◆ SOURCE DOCUMENT ◆
===============

Both of graph is plotted using wolframalpha, for the u-functions :
y(t)=3u(t+3)-2u(t-2)-2u(t-4)
Wolfram alpha would be good for checking your work, but you should first try to do the graphs manually.
The 3u(t+3) function is correct, but for -2u(t-4), i think it should have a line starts from (2;-2)
Why would you think that? The function -2u(t-4) "activates" at t=4.
but the graph only shows a line starts from (4;-1)
(4,-1) is correct.
and where is the line for -2u(t-2). Where does the line start from (2;1) to (4;1) come from ?
That would be from the third time interval (I3), below:
Realize that y(t)=3u(t+3)-2u(t-2)-2u(t-4) is composed of 4 time intervals:
I1: -∞ < t < -3 [nothing is happening because no u-function is "active" --for amplitude, think 0]
I2: -3 <= t < 2 [3u(t+3) is the only "active" --for amplitude, think 3]
I3:
2 <= t <
4, [3u(t+3) AND -2u(t-2) are both "active" --for amplitude, think 3-2]
I4: 4 <= t < ∞, [3u(t+3) AND -2u(t-2) AND -2u(t-4) are all "active" --for amplitude, think 3-2-2 ]

===============

◆ WHAT IS REQUIRED ◆
Set down, word for word, the passage of the thread on unit step functions from "Both of graph" to "starts from (4;-1)".

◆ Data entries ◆

===============

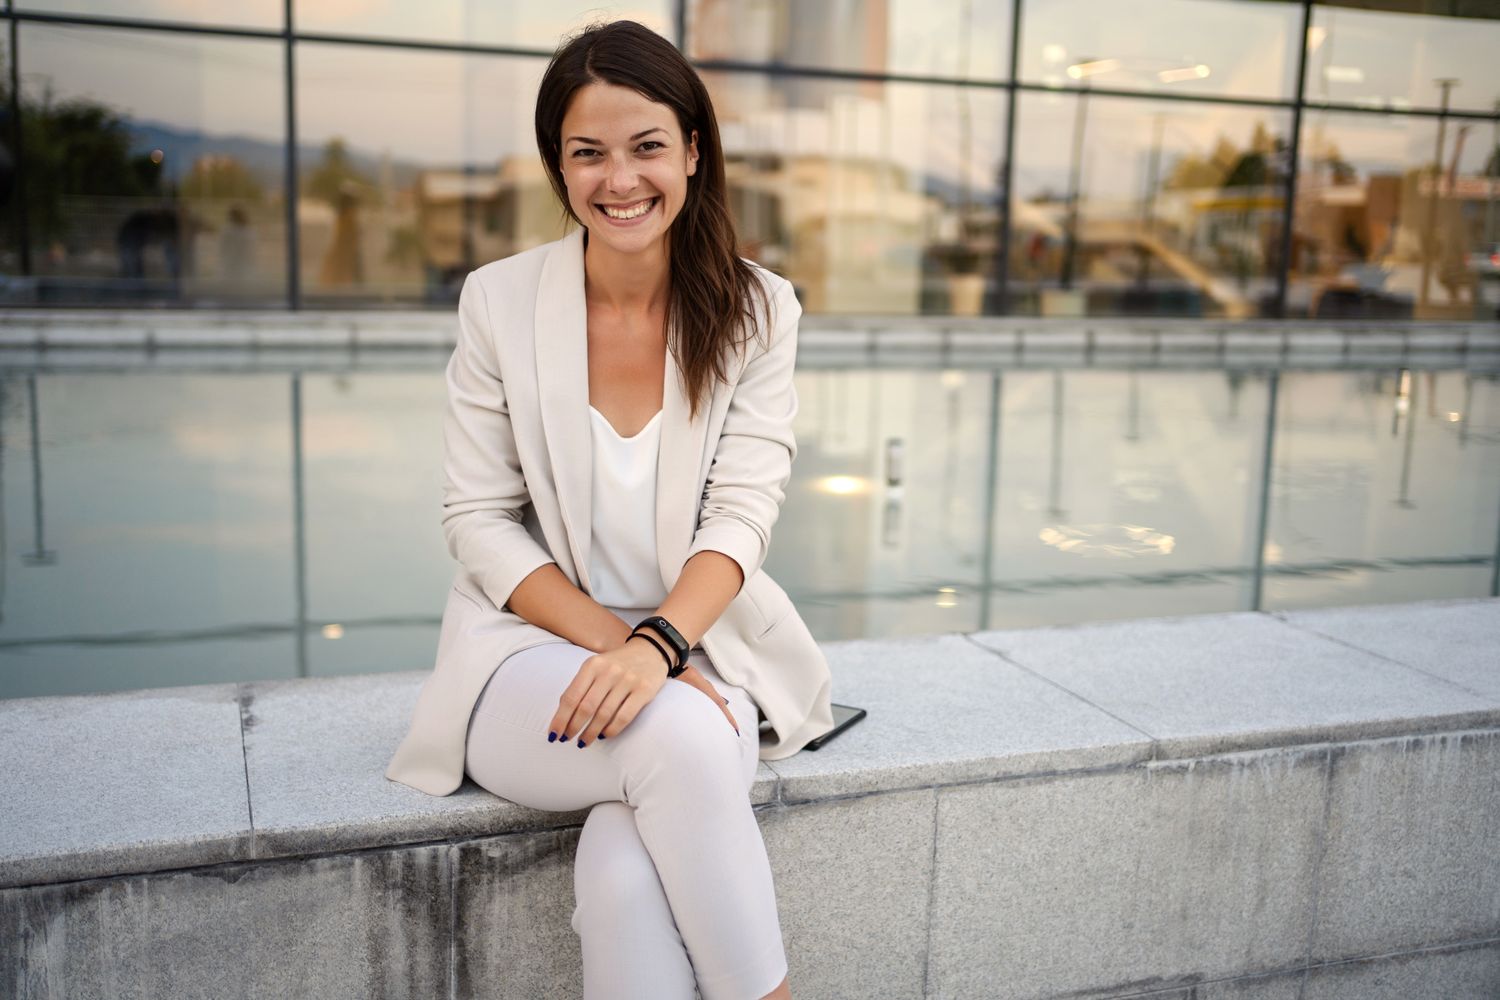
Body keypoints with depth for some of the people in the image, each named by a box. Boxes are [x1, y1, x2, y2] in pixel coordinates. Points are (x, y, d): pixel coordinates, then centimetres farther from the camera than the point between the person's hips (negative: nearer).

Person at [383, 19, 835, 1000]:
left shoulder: (757, 311, -2)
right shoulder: (499, 302, -3)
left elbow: (741, 518, -9)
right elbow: (481, 524, -3)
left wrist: (657, 644, -28)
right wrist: (613, 641, -17)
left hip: (702, 652, 1)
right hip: (534, 652, 0)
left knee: (627, 870, -30)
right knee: (677, 736, -33)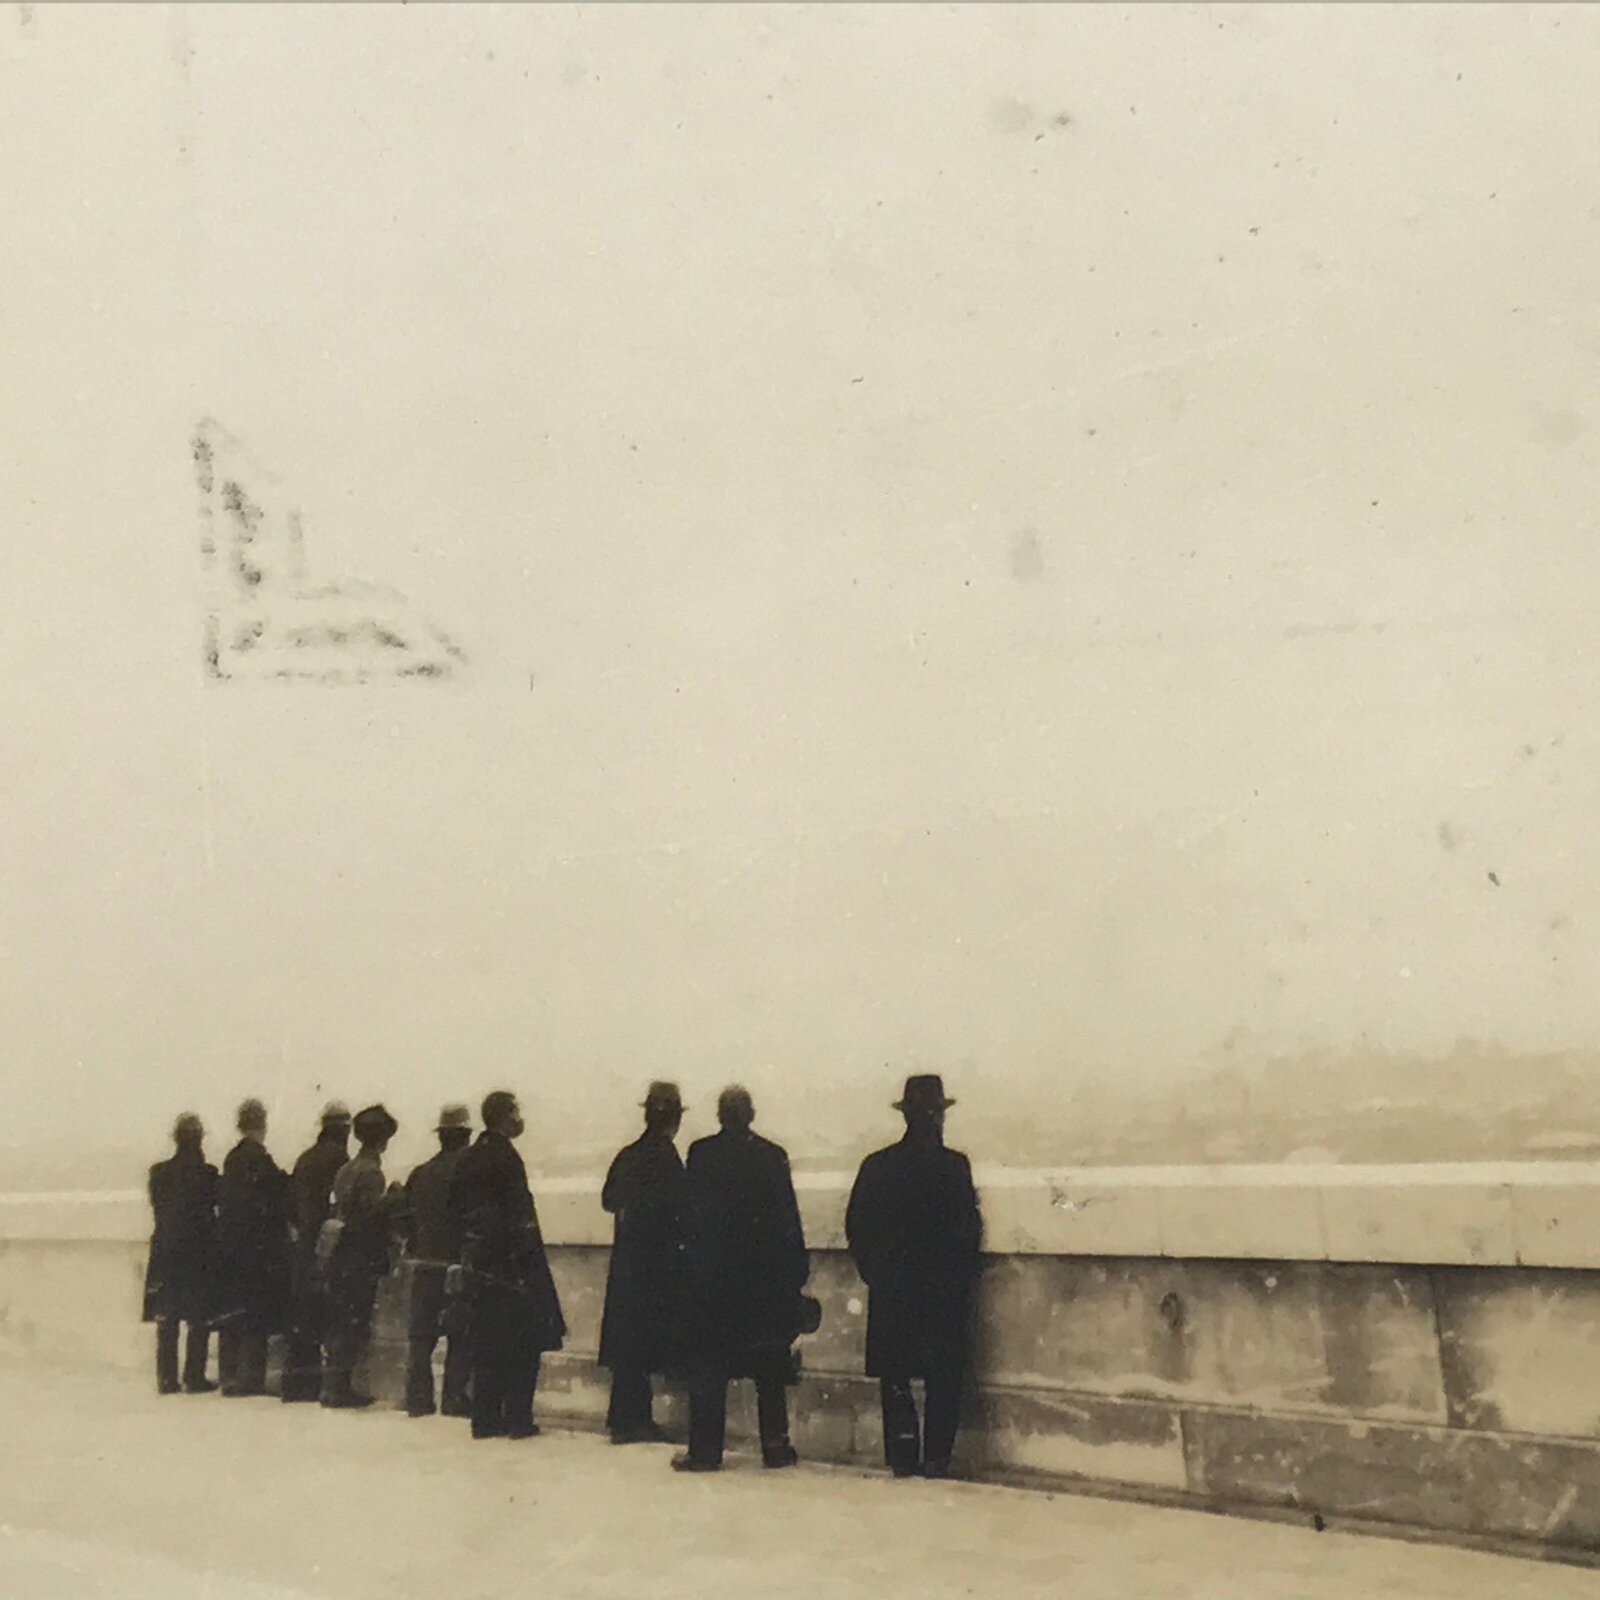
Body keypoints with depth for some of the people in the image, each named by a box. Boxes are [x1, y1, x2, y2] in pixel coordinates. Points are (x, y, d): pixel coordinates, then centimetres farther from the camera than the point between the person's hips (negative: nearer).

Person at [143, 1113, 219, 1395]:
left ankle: (167, 1378, 12)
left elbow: (157, 1206, 8)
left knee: (167, 1321, 11)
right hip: (198, 1254, -4)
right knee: (199, 1321, 4)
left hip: (165, 1252, 4)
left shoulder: (159, 1172, 0)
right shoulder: (206, 1173, -12)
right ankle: (194, 1377, 4)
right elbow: (219, 1205, -4)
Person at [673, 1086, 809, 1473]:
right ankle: (775, 1446, 13)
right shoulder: (772, 1156, -2)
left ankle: (705, 1450, 4)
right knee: (769, 1367, 11)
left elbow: (689, 1214, -5)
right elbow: (788, 1218, 0)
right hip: (765, 1277, 2)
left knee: (708, 1366, 5)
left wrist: (693, 1258, 4)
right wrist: (797, 1270, 7)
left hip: (711, 1274, -1)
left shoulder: (701, 1153, -6)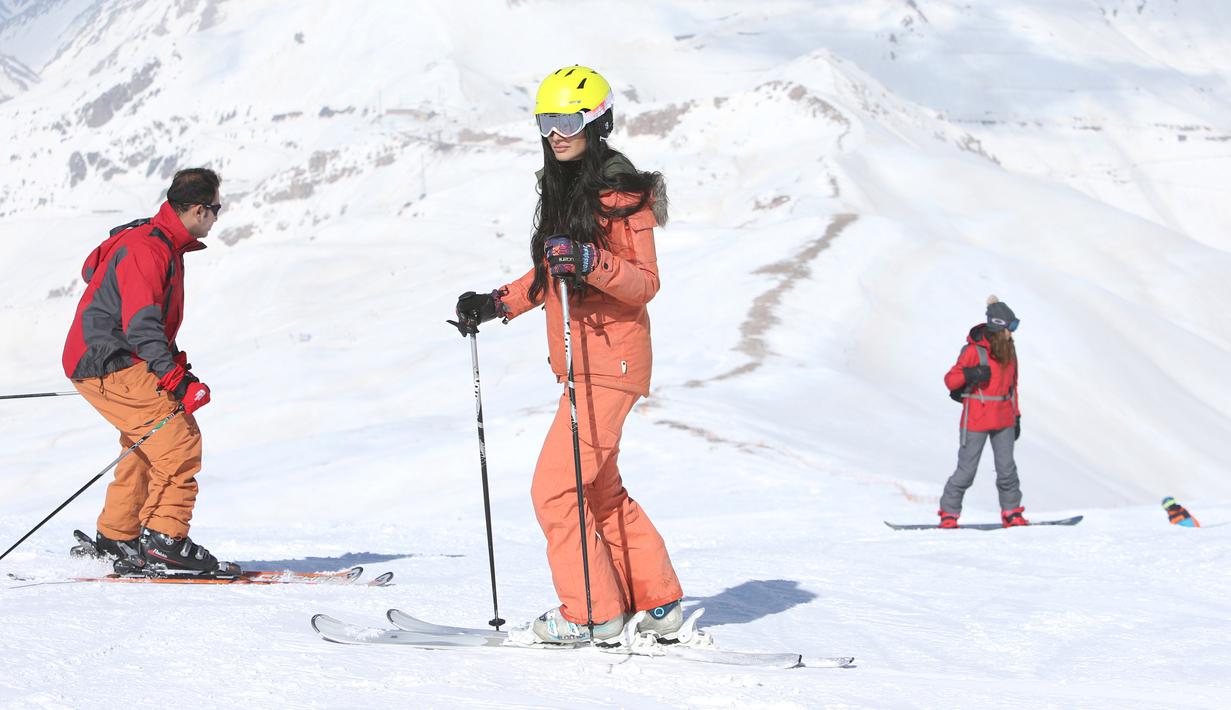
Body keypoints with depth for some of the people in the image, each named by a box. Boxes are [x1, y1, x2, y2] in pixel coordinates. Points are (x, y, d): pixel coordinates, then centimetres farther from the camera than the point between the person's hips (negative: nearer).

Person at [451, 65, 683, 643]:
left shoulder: (620, 193, -13)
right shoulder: (562, 188, 15)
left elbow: (645, 283, -18)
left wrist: (590, 260, -33)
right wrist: (496, 305, 15)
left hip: (609, 360, -10)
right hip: (582, 361, 10)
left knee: (554, 488, -10)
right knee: (599, 489, 15)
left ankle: (592, 612, 0)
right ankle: (657, 604, 23)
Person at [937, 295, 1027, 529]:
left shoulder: (1009, 350, 7)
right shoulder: (974, 350, -13)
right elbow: (950, 380, -13)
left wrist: (1016, 415, 16)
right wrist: (970, 373, -31)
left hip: (1003, 419, 5)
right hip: (977, 419, -5)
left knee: (1007, 468, 3)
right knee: (967, 470, -1)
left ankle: (1011, 513, 13)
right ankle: (949, 513, 11)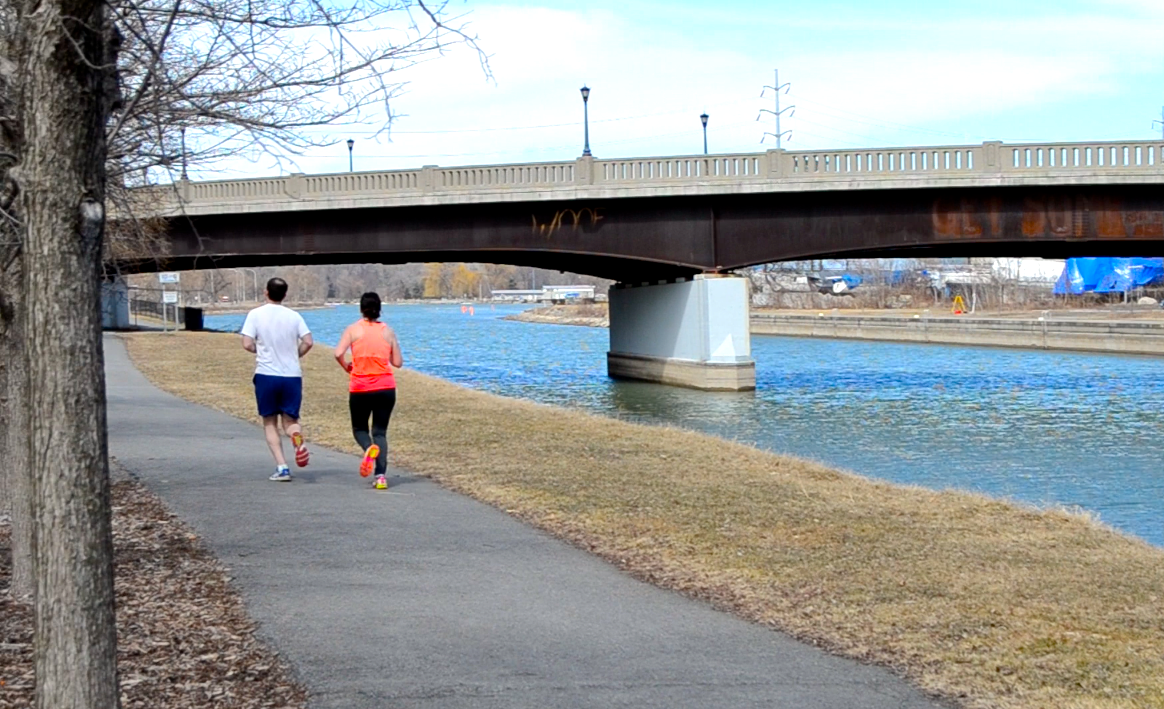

===============

◆ EXERCISE RESULT ◆
Both of graph is plotted using wolframalpha, for the u-functions :
y(t)=3u(t+3)-2u(t-2)-2u(t-4)
Wolfram alpha would be good for checking your work, but you should first try to do the graphs manually.
The 3u(t+3) function is correct, but for -2u(t-4), i think it should have a line starts from (2;-2)
Why would you think that? The function -2u(t-4) "activates" at t=4.
but the graph only shows a line starts from (4;-1)